§ Given problem:
Copy the records below word for word, starting at their very first line and ending with the line that contains "habitat: Near edge". Include both of those lines and nothing after the second.

··· Supplied data

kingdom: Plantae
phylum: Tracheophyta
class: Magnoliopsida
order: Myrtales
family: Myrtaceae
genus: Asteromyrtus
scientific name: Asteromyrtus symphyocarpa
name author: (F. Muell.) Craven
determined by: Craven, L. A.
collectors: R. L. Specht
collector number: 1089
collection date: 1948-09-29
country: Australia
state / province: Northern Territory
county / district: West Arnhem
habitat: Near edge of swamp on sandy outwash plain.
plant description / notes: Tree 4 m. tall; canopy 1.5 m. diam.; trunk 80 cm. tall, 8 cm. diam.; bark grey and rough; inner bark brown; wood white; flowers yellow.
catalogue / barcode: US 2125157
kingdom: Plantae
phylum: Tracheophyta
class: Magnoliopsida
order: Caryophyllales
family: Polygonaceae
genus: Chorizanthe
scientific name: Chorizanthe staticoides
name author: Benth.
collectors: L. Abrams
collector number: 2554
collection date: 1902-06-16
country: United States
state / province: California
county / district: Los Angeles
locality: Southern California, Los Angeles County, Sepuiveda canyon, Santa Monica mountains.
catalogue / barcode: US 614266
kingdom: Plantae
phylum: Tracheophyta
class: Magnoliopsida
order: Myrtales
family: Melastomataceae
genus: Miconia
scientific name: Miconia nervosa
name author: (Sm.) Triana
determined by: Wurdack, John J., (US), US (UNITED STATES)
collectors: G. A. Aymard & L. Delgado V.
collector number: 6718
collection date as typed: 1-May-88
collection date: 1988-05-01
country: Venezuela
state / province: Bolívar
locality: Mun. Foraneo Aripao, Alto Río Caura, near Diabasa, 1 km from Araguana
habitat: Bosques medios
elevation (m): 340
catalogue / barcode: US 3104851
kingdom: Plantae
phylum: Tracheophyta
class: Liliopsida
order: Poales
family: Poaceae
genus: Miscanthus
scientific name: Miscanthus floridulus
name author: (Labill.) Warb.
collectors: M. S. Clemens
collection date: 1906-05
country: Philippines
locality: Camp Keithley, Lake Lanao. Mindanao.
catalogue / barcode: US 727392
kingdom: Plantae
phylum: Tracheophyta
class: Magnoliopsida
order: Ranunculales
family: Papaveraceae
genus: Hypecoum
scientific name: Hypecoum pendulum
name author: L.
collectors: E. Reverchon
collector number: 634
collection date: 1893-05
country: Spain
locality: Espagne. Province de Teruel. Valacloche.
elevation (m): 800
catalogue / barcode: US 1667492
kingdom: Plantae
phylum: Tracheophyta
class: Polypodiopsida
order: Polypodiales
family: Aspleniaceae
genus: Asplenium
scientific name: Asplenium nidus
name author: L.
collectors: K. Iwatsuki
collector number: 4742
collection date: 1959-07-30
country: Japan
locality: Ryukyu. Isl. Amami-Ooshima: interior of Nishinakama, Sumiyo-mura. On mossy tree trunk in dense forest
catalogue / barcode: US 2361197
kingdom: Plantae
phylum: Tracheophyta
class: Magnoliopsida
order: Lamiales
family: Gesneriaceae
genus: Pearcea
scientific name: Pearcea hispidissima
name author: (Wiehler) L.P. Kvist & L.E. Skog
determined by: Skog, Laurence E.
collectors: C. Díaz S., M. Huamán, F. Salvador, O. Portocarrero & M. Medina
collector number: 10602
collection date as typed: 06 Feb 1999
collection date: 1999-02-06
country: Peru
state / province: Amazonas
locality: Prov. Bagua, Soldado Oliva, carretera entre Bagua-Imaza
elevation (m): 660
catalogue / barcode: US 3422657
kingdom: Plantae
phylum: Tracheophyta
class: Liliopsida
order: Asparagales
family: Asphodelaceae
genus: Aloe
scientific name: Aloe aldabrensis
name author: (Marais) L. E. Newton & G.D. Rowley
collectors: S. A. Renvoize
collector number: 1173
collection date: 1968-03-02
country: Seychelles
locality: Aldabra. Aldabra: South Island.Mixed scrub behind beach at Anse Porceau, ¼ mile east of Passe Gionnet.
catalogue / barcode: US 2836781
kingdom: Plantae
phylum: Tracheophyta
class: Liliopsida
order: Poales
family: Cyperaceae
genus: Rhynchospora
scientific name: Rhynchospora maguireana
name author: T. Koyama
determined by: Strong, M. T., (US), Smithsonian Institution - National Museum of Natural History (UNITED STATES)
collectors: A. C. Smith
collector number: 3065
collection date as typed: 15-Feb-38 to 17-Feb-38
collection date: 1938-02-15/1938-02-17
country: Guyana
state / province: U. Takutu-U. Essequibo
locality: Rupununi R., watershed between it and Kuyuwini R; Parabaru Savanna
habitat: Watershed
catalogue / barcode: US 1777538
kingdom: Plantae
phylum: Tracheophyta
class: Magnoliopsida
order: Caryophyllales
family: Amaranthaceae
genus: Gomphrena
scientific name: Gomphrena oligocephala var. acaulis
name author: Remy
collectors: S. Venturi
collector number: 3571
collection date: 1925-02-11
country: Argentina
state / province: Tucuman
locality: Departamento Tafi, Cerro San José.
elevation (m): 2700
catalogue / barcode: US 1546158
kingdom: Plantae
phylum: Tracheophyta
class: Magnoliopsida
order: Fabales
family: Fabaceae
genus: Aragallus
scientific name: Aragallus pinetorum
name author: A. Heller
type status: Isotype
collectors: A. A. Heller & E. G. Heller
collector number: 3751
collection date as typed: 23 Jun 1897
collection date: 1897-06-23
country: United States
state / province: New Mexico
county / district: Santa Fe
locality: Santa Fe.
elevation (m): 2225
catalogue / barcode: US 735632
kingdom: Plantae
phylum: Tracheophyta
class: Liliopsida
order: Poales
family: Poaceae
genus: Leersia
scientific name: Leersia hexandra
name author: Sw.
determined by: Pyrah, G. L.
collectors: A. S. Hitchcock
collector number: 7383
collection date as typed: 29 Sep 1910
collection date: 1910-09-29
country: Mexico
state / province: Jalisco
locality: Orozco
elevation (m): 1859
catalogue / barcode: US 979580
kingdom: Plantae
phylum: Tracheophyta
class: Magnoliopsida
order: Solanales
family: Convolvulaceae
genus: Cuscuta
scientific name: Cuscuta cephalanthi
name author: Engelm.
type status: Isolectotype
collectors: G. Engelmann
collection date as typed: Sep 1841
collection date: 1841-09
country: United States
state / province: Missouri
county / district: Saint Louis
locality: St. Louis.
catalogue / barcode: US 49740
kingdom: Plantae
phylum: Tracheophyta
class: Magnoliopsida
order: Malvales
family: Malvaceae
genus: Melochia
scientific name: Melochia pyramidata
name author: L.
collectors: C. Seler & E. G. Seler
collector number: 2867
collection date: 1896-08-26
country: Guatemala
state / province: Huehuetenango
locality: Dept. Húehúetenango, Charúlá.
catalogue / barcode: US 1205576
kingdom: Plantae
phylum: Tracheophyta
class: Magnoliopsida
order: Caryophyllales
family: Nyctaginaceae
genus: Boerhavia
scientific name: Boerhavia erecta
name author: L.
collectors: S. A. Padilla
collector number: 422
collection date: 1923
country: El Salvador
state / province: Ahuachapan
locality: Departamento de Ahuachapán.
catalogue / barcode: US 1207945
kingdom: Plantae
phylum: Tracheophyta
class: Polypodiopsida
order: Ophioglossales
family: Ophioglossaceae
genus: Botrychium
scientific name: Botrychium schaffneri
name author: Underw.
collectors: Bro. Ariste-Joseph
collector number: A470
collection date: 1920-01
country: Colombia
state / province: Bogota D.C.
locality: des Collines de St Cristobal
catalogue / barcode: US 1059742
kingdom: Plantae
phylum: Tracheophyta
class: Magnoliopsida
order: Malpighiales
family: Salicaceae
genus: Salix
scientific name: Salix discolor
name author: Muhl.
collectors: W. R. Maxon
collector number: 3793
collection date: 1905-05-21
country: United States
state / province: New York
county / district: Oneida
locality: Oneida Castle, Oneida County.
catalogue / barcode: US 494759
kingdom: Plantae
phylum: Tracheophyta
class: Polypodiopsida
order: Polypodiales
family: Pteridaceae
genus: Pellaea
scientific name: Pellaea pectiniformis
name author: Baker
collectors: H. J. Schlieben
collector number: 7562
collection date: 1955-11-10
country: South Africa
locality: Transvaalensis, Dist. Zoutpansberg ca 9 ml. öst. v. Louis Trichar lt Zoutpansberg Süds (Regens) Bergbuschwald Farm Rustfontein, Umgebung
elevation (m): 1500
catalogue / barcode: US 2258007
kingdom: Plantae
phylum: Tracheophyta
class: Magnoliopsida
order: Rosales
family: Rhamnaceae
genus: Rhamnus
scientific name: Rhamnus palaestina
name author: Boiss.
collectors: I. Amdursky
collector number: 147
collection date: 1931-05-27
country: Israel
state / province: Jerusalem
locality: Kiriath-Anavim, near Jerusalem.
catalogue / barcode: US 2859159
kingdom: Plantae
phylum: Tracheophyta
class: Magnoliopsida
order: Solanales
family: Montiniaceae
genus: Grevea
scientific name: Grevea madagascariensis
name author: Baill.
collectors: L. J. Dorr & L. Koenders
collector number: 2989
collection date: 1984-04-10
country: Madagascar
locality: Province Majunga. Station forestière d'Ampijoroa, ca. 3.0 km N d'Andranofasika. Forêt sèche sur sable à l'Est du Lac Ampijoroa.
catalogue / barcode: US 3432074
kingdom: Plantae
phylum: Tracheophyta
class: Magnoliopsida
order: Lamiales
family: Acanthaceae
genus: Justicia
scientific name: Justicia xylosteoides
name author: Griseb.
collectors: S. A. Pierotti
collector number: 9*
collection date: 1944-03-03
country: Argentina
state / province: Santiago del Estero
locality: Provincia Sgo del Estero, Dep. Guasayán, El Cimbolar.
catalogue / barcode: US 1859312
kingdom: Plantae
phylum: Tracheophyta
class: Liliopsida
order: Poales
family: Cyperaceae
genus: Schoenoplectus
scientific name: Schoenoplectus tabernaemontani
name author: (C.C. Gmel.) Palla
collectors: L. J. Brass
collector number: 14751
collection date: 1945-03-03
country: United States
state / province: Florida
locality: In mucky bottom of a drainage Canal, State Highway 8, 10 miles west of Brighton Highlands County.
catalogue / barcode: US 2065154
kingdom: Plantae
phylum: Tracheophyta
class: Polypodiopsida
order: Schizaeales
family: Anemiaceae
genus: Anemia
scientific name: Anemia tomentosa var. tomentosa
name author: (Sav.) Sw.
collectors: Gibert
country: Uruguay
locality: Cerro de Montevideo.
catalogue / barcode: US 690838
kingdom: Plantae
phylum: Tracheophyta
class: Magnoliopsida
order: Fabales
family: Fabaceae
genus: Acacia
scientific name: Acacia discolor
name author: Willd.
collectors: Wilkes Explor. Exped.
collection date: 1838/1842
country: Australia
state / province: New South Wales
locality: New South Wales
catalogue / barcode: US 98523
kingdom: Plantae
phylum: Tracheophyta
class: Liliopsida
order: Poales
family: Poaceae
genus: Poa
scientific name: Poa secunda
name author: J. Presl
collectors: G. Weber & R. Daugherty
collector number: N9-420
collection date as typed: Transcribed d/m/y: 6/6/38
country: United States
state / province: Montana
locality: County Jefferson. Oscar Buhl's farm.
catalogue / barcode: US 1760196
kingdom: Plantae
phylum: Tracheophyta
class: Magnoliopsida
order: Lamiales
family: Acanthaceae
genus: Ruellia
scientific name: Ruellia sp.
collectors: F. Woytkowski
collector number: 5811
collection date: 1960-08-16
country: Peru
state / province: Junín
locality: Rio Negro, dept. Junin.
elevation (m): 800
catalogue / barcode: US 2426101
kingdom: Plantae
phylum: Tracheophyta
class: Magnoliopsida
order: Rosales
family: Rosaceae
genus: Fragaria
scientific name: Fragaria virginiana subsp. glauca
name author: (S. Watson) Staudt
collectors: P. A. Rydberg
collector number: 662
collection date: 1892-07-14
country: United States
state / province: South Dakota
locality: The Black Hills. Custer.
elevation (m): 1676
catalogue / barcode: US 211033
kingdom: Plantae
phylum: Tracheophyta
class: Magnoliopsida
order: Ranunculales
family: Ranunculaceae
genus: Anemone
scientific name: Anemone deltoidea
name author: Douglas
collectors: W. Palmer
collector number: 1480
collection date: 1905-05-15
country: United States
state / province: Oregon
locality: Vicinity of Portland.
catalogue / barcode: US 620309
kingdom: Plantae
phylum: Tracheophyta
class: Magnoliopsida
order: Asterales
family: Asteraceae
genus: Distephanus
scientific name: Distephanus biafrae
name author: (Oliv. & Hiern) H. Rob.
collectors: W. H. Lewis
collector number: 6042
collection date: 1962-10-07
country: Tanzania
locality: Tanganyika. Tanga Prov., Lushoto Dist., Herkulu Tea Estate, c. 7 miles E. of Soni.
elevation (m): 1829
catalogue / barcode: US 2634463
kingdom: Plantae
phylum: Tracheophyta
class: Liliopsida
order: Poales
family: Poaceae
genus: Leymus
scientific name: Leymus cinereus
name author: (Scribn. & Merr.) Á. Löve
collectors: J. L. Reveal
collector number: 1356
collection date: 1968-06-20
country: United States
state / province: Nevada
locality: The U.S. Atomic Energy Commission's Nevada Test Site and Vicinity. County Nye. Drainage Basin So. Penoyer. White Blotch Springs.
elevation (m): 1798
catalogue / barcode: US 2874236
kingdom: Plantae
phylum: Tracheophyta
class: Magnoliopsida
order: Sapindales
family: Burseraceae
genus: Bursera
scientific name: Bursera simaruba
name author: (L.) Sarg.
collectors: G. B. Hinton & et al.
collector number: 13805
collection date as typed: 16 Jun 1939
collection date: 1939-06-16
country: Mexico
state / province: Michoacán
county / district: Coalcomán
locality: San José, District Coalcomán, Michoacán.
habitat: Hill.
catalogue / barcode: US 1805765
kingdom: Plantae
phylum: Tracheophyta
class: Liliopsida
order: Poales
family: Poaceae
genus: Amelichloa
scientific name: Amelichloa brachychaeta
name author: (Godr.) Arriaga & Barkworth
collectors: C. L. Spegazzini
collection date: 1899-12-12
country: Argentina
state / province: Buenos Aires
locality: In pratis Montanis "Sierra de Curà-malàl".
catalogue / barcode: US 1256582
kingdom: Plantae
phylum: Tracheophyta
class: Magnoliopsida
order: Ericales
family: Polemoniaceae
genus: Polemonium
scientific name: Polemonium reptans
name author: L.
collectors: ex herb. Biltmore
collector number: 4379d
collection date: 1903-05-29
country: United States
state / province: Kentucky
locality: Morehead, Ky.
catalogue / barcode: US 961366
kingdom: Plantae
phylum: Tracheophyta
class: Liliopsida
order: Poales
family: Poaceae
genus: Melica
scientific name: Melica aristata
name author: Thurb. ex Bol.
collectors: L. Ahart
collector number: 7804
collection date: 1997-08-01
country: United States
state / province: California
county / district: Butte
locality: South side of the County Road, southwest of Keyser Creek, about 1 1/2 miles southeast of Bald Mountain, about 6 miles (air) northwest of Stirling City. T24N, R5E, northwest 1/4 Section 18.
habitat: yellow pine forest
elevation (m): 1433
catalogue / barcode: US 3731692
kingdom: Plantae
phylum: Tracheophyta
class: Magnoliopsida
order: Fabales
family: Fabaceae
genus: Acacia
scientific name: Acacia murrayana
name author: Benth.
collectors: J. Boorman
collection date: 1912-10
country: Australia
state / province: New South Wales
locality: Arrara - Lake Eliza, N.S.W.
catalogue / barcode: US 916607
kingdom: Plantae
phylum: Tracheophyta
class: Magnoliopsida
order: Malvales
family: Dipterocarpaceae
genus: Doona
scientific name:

······

§ Right answer:
kingdom: Plantae
phylum: Tracheophyta
class: Magnoliopsida
order: Myrtales
family: Myrtaceae
genus: Asteromyrtus
scientific name: Asteromyrtus symphyocarpa
name author: (F. Muell.) Craven
determined by: Craven, L. A.
collectors: R. L. Specht
collector number: 1089
collection date: 1948-09-29
country: Australia
state / province: Northern Territory
county / district: West Arnhem
habitat: Near edge of swamp on sandy outwash plain.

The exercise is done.